- TRY IT -
Reproduce the full text of the company financial notes word for word.

- PROVIDED TEXT -
• • •

6. The Company has a software development agreement with Third Millennium
Technology, Inc. ("TMT"), a corporation controlled by a former director of the
Company. Fees paid to TMT consist of a declining scale fee per user of the
Company's myTrack service and certain additional fees are payable in connection
with revenues from online trading. Such fees amounted to $132,976 and $70,217
for the nine months ended September 30, 2000 and 1999, respectively. In
addition, the Company paid a termination fee of $40,000 during the second
quarter of 2000. Under the termination agreement, monthly fees continue through
June 2001.
Until August 2000, the Company offered online trading through its myTrack
service utilizing Track Securities Corporation ("TSC") as its broker-dealer. TSC
is a broker-dealer owned and operated by a director of the Company. The Company
licensed its myTrack trading system to a subsidiary of TSC. The Company received
$2.25 per trade pursuant to the agreement, which aggregated $2,279,878 in 2000.
In addition, TSC pays a share of the marketing and advertising costs incurred by
the Company, which aggregated $775,304 in 2000. At September 30, 2000, the
amount due from TSC of $880,187 is included in other assets and was paid in
October, 2000. Further, the director has a five-year consulting agreement with
the Company pursuant to which he is to be paid an annual fee of the greater of
$50,000 or 5% of the after-tax earnings, if any, from trading activities. The
fee was $37,500 for the nine months ended September 30, 2000. The Company
obtained its own broker-dealer license and after registration in all states
terminated the license agreement with TSC.
7. In May 2000, the Company acquired approximately 2% of iAnalyst, Inc.
("IA") and Silicon Summit Technologies Inc. ("SST"), both privately held
companies, in exchange for an aggregate of 326,280 shares of the Company's
common stock. The Company registered these shares. IA provides the individual
investor Internet-based access to independent equity research analysts. SST is
a leading provider of e-finance solutions and services for B4B electronic
securities trading. Further, in May 2000, the Company's preliminary agreements
to acquire 10% of MainStreetIPO.com and FlexTrader.com were terminated.

• • •

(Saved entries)
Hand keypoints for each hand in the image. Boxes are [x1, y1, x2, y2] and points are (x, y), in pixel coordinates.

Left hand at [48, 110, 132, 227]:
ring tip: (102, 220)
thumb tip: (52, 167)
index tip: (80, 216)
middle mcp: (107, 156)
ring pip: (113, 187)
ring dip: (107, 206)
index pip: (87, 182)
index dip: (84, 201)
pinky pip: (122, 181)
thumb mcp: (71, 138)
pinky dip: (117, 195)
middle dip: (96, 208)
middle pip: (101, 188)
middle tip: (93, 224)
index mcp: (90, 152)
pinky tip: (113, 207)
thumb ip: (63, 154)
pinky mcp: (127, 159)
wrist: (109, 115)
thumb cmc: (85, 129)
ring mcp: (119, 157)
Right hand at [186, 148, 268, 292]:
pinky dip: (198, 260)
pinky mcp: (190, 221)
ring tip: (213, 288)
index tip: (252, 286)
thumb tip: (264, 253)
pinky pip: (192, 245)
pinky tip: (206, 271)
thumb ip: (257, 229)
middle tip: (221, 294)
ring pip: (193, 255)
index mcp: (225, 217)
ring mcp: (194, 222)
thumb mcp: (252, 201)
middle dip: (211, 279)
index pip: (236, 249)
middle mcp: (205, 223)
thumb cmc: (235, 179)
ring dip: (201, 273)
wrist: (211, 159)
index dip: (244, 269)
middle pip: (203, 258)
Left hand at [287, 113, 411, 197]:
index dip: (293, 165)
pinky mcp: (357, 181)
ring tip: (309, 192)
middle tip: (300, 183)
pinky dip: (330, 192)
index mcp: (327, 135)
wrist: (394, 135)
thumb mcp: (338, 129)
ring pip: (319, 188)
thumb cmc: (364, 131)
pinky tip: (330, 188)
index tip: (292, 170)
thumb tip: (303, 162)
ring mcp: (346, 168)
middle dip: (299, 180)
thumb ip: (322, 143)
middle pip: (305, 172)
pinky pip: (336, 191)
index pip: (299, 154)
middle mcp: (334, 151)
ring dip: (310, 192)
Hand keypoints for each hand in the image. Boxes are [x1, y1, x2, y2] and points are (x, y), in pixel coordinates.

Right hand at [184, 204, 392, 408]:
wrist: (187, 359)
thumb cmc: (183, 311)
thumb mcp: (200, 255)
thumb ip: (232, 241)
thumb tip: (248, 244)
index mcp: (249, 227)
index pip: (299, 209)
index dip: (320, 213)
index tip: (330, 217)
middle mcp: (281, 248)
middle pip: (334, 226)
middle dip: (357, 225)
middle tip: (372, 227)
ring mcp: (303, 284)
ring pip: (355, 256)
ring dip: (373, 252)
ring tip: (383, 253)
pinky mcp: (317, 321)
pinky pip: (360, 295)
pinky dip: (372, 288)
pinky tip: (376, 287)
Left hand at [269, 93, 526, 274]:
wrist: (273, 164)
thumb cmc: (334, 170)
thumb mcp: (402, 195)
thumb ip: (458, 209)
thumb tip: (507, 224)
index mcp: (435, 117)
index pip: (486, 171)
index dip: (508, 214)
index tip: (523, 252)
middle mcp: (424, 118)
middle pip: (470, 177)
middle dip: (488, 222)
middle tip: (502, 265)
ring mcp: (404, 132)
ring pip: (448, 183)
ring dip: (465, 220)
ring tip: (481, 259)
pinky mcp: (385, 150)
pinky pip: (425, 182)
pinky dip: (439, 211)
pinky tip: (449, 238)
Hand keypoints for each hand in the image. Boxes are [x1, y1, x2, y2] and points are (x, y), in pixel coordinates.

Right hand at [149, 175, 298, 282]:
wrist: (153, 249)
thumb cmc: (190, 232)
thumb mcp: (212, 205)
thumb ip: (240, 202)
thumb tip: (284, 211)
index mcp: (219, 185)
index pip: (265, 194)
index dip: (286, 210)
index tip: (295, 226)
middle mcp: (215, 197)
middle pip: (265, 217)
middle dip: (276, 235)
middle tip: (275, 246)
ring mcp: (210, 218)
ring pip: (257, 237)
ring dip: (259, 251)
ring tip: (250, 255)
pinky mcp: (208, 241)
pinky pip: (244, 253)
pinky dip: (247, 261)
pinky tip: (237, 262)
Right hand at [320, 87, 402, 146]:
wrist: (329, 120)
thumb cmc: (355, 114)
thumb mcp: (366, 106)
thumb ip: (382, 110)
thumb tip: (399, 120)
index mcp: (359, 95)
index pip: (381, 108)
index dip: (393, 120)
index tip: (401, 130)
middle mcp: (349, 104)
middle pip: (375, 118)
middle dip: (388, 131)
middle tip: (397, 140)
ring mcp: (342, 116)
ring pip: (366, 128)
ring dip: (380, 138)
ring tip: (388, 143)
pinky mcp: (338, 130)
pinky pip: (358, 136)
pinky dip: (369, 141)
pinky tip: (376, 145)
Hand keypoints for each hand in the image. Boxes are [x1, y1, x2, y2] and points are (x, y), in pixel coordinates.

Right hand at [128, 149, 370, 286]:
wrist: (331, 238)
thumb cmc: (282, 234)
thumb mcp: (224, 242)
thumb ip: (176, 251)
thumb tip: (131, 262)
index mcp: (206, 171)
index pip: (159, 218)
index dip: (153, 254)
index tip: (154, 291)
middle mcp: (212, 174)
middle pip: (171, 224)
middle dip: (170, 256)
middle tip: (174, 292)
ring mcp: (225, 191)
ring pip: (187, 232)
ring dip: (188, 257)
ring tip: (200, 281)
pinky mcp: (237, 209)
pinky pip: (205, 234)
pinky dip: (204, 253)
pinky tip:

• • •

- OUTPUT BELOW -
6. The Company has a software development agreement with Third Millennium
Technology, Inc. ("TMT"), a corporation controlled by a former director of the
Company. Fees paid to TMT consist of a declining scale fee per user of the
Company's myTrack service and certain additional fees are payable in connection
with revenues from online trading. Such fees amounted to $132,976 and $70,217
for the nine months ended September 30, 2000 and 1999, respectively. In
addition, the Company paid a termination fee of $40,000 during the second
quarter of 2000. Under the termination agreement, monthly fees continue through
June 2001.
Until August 2000, the Company offered online trading through its myTrack
service utilizing Track Securities Corporation ("TSC") as its broker-dealer. TSC
is a broker-dealer owned and operated by a director of the Company. The Company
licensed its myTrack trading system to a subsidiary of TSC. The Company received
$2.25 per trade pursuant to the agreement, which aggregated $2,279,878 in 2000.
In addition, TSC pays a share of the marketing and advertising costs incurred by
the Company, which aggregated $775,304 in 2000. At September 30, 2000, the
amount due from TSC of $880,187 is included in other assets and was paid in
October, 2000. Further, the director has a five-year consulting agreement with
the Company pursuant to which he is to be paid an annual fee of the greater of
$50,000 or 5% of the after-tax earnings, if any, from trading activities. The
fee was $37,500 for the nine months ended September 30, 2000. The Company
obtained its own broker-dealer license and after registration in all states
terminated the license agreement with TSC.
7. In May 2000, the Company acquired approximately 2% of iAnalyst, Inc.
("IA") and Silicon Summit Technologies Inc. ("SST"), both privately held
companies, in exchange for an aggregate of 326,280 shares of the Company's
common stock. The Company registered these shares. IA provides the individual
investor Internet-based access to independent equity research analysts. SST is
a leading provider of e-finance solutions and services for B4B electronic
securities trading. Further, in May 2000, the Company's preliminary agreements
to acquire 10% of MainStreetIPO.com and FlexTrader.com were terminated.